Bob Proulx <bob@proulx.com> wrote:
> Alan Mackenzie wrote:
>> Jay Belanger wrote:
>> > I recall there were some complaints that Debian had some odd Emacs
>> > setup; I don't recall the details, but I seem to recall David Kastrup
>> > pointing them out.  Does anybody remember?
 
>> They put a dummy site-start.el under /etc somewhere.  This can catch you
>> out if you have your real site-start.el in a normal Emacs place such as
>> /usr/local/share/emacs/site-lisp/site-start.el since the dummy one gets
>> loaded instead of the real one.

> The empty template file is:

>  /etc/emacs/site-start.el

> What makes /usr/local/share/emacs/site-lisp/site-start.el the normal
> path and /etc/emacs/site-start.el something not normal?

A very good question!  I've had a quick search of the Emacs manual and not
found anything specifying the contents of load-path.  The next best thing
was:

"Many sites put these files in a subdirectory named `site-lisp' in the
Emacs installation directory, such as `/usr/local/share/emacs/site-lisp'."

, from the chapter "The Emacs Initialization File".  I'm confident that
/etc/emacs exists nowhere in the manual.

When I start emacs -Q, load-path contains the directories under
/usr/local/share/emacs/24.3/lisp together with
/usr/local/share/emacs/site-lisp.  So it would seem, for a standard build,
that .../site-lisp is the only safe place for site-start.el.

Presumably, there's a way of setting load-path as part of the build
process, and the Debian Emacs team uses it.

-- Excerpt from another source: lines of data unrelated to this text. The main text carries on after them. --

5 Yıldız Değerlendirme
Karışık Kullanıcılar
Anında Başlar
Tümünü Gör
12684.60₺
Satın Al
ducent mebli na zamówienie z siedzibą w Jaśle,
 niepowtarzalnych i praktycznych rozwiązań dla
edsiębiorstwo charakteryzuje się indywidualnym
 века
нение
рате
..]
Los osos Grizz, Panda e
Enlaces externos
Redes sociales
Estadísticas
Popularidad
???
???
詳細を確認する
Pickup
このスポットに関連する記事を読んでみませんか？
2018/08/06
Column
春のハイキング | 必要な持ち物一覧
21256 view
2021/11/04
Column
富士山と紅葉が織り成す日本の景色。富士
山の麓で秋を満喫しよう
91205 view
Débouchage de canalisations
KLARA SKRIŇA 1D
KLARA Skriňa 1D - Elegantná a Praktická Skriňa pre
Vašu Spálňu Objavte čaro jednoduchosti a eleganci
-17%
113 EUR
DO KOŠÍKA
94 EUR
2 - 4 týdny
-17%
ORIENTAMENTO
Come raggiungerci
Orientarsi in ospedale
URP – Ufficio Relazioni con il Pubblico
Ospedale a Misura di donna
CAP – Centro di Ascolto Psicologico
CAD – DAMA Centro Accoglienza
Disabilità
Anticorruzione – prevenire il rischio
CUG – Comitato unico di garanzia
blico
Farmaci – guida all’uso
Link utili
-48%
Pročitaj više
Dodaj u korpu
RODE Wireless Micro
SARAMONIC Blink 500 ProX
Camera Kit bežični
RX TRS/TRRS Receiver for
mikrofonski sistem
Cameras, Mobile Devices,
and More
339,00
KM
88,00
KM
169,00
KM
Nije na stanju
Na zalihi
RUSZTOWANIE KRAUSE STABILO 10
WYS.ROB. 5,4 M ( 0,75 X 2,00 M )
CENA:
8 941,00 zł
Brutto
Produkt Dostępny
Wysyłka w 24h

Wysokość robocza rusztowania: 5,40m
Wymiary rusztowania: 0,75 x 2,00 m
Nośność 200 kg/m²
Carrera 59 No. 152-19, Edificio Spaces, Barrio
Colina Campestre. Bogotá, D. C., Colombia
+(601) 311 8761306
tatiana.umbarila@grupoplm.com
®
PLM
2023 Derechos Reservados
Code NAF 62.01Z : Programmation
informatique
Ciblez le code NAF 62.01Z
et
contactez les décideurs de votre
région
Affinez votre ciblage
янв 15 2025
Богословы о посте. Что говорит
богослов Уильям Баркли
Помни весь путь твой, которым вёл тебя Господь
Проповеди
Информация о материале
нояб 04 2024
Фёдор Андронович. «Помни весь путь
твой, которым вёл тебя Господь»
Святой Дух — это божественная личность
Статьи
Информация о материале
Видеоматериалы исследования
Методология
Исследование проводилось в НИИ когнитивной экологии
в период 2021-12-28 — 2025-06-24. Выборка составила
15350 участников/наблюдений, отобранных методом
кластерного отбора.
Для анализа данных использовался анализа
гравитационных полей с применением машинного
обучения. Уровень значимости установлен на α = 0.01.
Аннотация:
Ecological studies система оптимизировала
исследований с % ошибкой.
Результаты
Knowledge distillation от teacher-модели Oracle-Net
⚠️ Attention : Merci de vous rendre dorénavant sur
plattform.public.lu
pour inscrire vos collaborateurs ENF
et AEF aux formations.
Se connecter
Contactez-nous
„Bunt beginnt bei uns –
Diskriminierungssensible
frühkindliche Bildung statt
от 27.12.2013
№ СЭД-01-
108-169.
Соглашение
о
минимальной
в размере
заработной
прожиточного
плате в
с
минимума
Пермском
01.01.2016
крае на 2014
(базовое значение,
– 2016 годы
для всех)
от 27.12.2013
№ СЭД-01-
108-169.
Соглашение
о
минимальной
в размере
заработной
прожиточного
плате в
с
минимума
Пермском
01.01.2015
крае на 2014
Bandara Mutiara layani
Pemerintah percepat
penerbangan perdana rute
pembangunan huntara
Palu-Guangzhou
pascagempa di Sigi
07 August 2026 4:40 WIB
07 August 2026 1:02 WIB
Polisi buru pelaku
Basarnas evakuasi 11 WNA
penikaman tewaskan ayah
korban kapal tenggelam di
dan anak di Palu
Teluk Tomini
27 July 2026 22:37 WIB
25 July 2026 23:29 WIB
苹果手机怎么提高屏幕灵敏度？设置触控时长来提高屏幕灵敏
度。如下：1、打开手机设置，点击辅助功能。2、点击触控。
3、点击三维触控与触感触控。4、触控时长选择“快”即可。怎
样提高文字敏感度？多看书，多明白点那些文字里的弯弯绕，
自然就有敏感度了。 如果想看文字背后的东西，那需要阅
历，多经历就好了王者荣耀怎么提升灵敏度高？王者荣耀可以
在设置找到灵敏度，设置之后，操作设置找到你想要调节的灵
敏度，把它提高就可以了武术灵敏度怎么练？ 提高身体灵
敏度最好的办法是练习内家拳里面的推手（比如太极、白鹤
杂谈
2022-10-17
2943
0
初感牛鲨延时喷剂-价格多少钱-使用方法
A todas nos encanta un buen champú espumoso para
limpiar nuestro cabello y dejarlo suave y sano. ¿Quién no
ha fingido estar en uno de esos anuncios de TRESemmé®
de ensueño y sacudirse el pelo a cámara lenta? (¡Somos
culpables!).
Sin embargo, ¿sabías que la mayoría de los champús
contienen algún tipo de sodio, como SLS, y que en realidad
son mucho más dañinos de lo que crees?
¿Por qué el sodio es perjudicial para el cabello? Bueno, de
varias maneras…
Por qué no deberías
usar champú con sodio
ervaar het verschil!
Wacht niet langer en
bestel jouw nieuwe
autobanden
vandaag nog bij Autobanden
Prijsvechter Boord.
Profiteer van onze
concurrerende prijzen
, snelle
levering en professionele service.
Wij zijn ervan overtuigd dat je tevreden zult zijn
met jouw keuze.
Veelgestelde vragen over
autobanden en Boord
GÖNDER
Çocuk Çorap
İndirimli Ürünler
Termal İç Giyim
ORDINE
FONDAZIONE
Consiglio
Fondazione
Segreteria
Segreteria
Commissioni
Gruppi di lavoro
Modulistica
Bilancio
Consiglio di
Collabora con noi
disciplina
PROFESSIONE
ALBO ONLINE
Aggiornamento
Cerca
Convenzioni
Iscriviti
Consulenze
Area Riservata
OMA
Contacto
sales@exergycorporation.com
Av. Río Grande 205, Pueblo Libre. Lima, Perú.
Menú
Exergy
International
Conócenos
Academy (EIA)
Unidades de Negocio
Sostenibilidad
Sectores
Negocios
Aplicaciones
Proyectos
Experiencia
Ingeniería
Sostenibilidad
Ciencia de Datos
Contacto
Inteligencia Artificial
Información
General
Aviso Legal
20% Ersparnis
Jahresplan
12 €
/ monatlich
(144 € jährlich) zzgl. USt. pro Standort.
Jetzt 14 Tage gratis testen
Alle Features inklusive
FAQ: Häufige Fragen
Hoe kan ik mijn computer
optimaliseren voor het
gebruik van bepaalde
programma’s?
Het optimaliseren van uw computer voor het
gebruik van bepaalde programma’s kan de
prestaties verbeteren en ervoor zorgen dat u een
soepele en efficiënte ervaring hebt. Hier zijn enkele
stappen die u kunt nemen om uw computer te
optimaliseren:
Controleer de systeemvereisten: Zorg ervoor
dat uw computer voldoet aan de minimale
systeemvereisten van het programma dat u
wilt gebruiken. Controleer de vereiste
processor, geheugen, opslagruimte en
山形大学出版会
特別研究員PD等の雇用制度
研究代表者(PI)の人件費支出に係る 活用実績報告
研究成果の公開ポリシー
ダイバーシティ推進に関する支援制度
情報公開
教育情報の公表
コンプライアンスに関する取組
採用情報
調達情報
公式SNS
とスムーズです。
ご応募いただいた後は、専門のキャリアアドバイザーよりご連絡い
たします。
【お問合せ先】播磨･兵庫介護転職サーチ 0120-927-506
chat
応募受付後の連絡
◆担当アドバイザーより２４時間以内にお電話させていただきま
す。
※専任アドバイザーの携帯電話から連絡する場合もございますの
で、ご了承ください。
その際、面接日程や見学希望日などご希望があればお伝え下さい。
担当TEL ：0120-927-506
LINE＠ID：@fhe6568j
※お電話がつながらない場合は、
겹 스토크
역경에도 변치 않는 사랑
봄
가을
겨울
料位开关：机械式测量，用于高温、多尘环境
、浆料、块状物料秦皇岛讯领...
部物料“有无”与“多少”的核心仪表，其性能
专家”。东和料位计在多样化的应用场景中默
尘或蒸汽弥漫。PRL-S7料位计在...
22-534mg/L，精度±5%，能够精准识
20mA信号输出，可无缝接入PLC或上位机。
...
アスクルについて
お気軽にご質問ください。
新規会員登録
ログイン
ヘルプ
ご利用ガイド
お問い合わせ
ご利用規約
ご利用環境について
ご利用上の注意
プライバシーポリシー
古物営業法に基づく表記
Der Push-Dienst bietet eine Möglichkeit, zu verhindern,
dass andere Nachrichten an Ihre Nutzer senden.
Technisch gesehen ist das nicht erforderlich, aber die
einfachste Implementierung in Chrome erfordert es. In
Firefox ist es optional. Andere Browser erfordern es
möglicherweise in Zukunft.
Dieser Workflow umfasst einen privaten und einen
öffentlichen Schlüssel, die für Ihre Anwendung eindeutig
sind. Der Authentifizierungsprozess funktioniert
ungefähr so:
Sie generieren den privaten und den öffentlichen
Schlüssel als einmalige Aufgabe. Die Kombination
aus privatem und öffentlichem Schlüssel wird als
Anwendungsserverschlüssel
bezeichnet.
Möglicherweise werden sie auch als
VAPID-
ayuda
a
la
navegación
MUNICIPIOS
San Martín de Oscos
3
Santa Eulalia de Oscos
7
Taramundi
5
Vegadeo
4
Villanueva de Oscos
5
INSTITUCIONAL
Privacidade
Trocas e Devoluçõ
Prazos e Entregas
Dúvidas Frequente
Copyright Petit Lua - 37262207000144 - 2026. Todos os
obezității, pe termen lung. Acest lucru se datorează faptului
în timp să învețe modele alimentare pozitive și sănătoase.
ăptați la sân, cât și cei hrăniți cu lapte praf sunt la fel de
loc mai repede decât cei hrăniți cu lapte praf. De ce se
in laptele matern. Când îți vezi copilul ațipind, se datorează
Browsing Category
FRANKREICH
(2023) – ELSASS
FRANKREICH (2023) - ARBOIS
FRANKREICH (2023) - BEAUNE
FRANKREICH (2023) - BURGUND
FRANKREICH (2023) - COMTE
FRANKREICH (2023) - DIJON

> In any case...  One could always put the customizations in that file.
> That is rather what is expected.  Or one could add a load statement
> there to load /usr/local/share/emacs/site-lisp/site-start.el if you
> want to keep the customizations there.  It is six of one or a half
> dozen of the other.

GRRR!!!  Yes, one can do any of these things, but only after having
discovered there's a problem which needs fixing, and diagnosing that
problem.  This cost me, perhaps, an hour or two back in 2005 when I
first installed Debian on a new PC, and my site-start.el wasn't loading.

> Bob

-- 
Alan Mackenzie (Nuremberg, Germany).